L’imposition du visa au ressortissants marocains ne devrait pas être moins douloureuse, car survenant dans une conjoncture économique et sociale très difficile pour le Maroc, comme l’illustre la tentative de “grande évasion” de la jeunesse marocaine vers l’enclave de Ceuta le 15 septembre. Des appels sont lancés pour une autre tentative de prendre d’assaut l’enclave espagnole le 30 septembre prochain.

Un récent rapport de l’OCDE (Organisation de la coopération et du développement économique) a révélé que le chômage touche 38,5% de la jeunesse marocaine.

Le gouverneur de Bank Al-Maghribi (Banque centrale du Maroc) a dit cette semaine que le taux de chômage des jeunes au Maroc était de 48,8%, imputant cette situation à la perte de centaines de milliers d’emplois dans le secteur agricole à cause de la sécheresse endémique.

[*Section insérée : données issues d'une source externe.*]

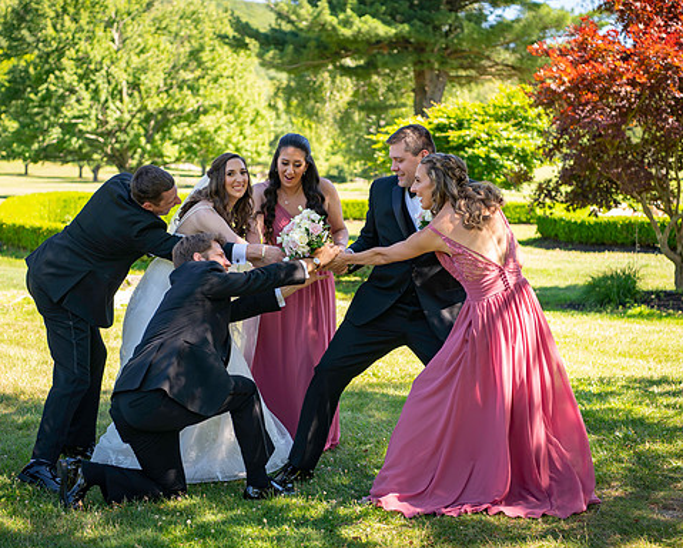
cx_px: 312
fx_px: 1194
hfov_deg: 31.9
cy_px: 274
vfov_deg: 25.8
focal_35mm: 59
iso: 100
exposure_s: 1/250
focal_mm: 52
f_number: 3.2
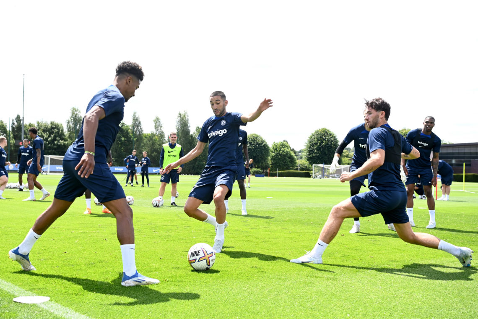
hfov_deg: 44.5
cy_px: 160
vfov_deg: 30.5
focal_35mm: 44
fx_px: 584
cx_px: 239
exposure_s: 1/1000
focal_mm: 44
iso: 320
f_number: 5.6
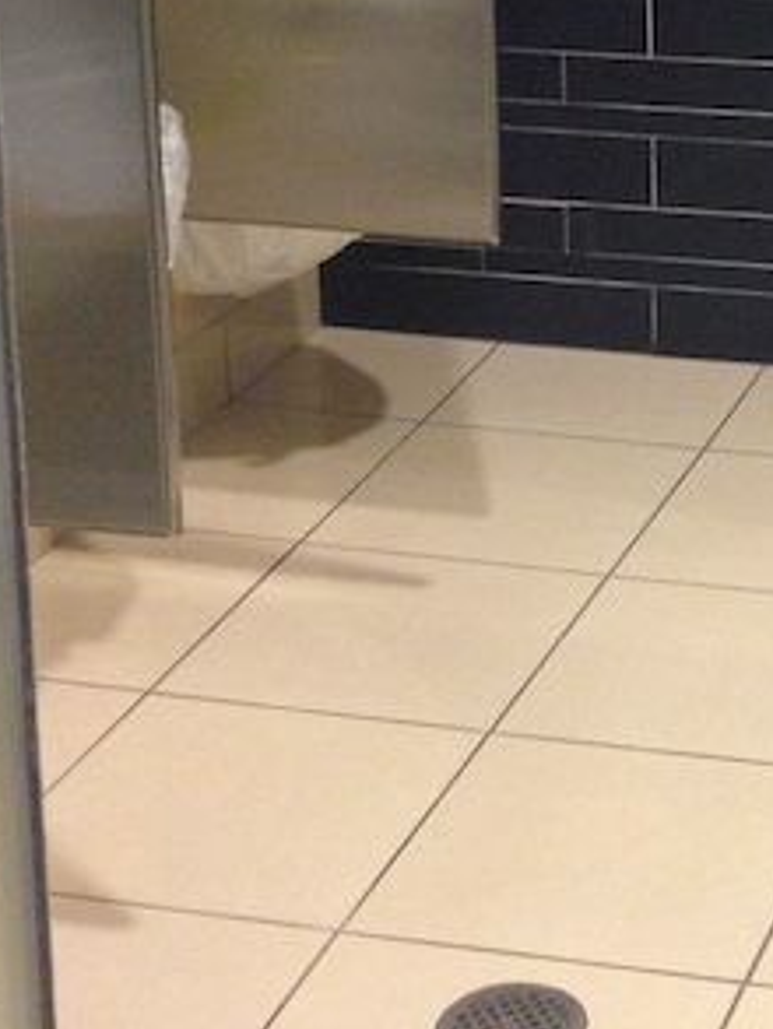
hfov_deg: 13.8
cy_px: -83
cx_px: 840
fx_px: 3124
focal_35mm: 105
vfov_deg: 18.1
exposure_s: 1/20
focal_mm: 4.12
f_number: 2.4
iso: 250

Le royaume subit de plein fouet les retombées de l’inflation mondiale, de la sécheresse qui dure depuis cinq ans, du séisme de 2023 et des inondations de cette fin d’été 2024, mais aussi les conséquences de la gestion de ses dirigeants qui dépensent sans compter en équipements militaires du nouveau fournisseur israélien. 

La fin de la libre circulation affecte aussi les Marocains expatriés, les franco-marocains notamment qui, avant ce 26 septembre 2024, pouvaient se rendre en Algérie pour tourisme, travail ou affaires sur simple présentation de leur passeport marocain.

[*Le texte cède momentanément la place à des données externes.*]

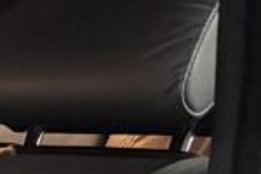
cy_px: 512
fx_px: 1232
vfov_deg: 7.2
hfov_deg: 9.6
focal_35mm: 170
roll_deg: -0.8
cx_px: -494
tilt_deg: -18.8
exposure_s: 1/33
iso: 1000
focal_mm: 6.76
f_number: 1.78
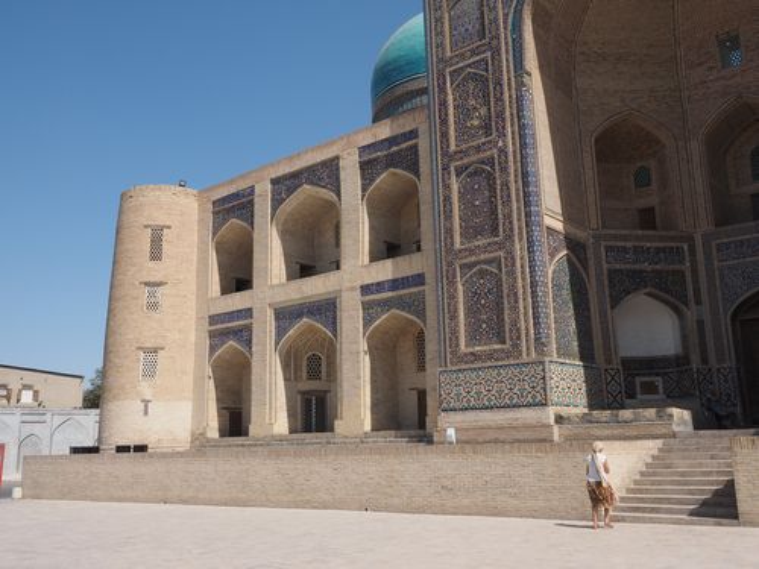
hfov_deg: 54.0
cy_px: 284
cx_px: 380
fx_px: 745
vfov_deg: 41.8
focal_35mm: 34
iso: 200
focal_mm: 17
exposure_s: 1/500
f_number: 8
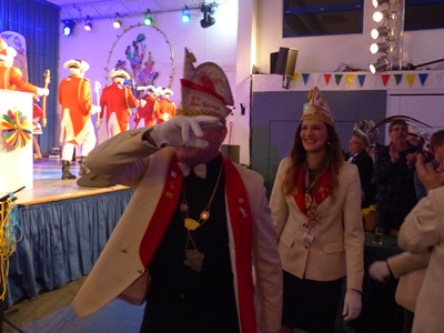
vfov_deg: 41.8
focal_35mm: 34
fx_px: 436
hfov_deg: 54.0
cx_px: 222
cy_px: 166
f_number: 2.8
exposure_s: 1/80
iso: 800
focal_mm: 6.2
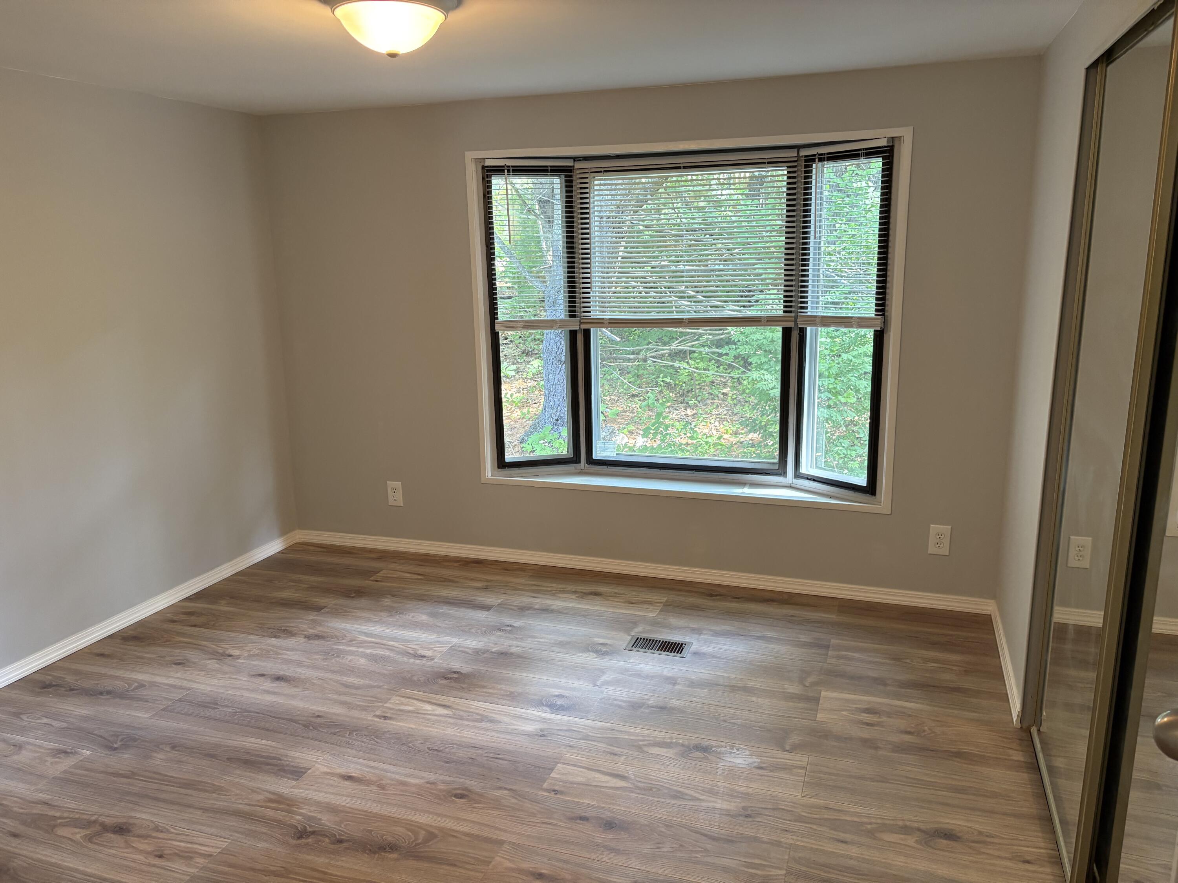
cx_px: 589
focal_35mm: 26
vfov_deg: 53.1
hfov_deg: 67.3
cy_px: 442
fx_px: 885
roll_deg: +3.2
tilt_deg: -12.0
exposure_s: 1/60
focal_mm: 5.96
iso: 125
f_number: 1.6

De nombreuses entreprises européennes les emploient et les dépêchent en Algérie car exemptés de visas, contrairement à ceux qui ont la nationalité exclusive d’un pays européen. De nombreux travailleurs venaient en Algérie pour travailler dans le bâtiment et l’agriculture.

En instaurant le visa, c’est le marché de l’emploi en Algérie qui se ferme subitement à tous les Marocains qui venaient pour y travailler, et ce au moment où l’Europe, en crise, se barricade pour les migrants, et le régime de Rabat est obligé de jouer au gendarme au risque de perdre ses soutiens dans le conflit au Sahara occidental. 

La décision de l’Algérie était inéluctable avec le nombre d’actes “attentatoires” qu’a permis l’exemption de visa, comme la mise en place de réseaux de trafics en tout genre, notamment de drogues.

L’acte de trop est sans doute l’introduction d’espions sur le territoire algérien, comme l’a souligné le ministère des Affaires étrangères. Le 1er septembre, les autorités algériennes ont annoncé le démantèlement à Tlemcen, près de la frontière marocaine, d’un réseau d’espionnageau profit du Maroc constitué de six personnes. 

Moins d’un mois après, le visa est de nouveau imposé aux Marocains. Avec cette précision de taille : il est, entre autres, reproché au régime marocain “le déploiement d’agents de renseignements sionistes, détenteurs de passeports marocains pour accéder librement au territoire national”.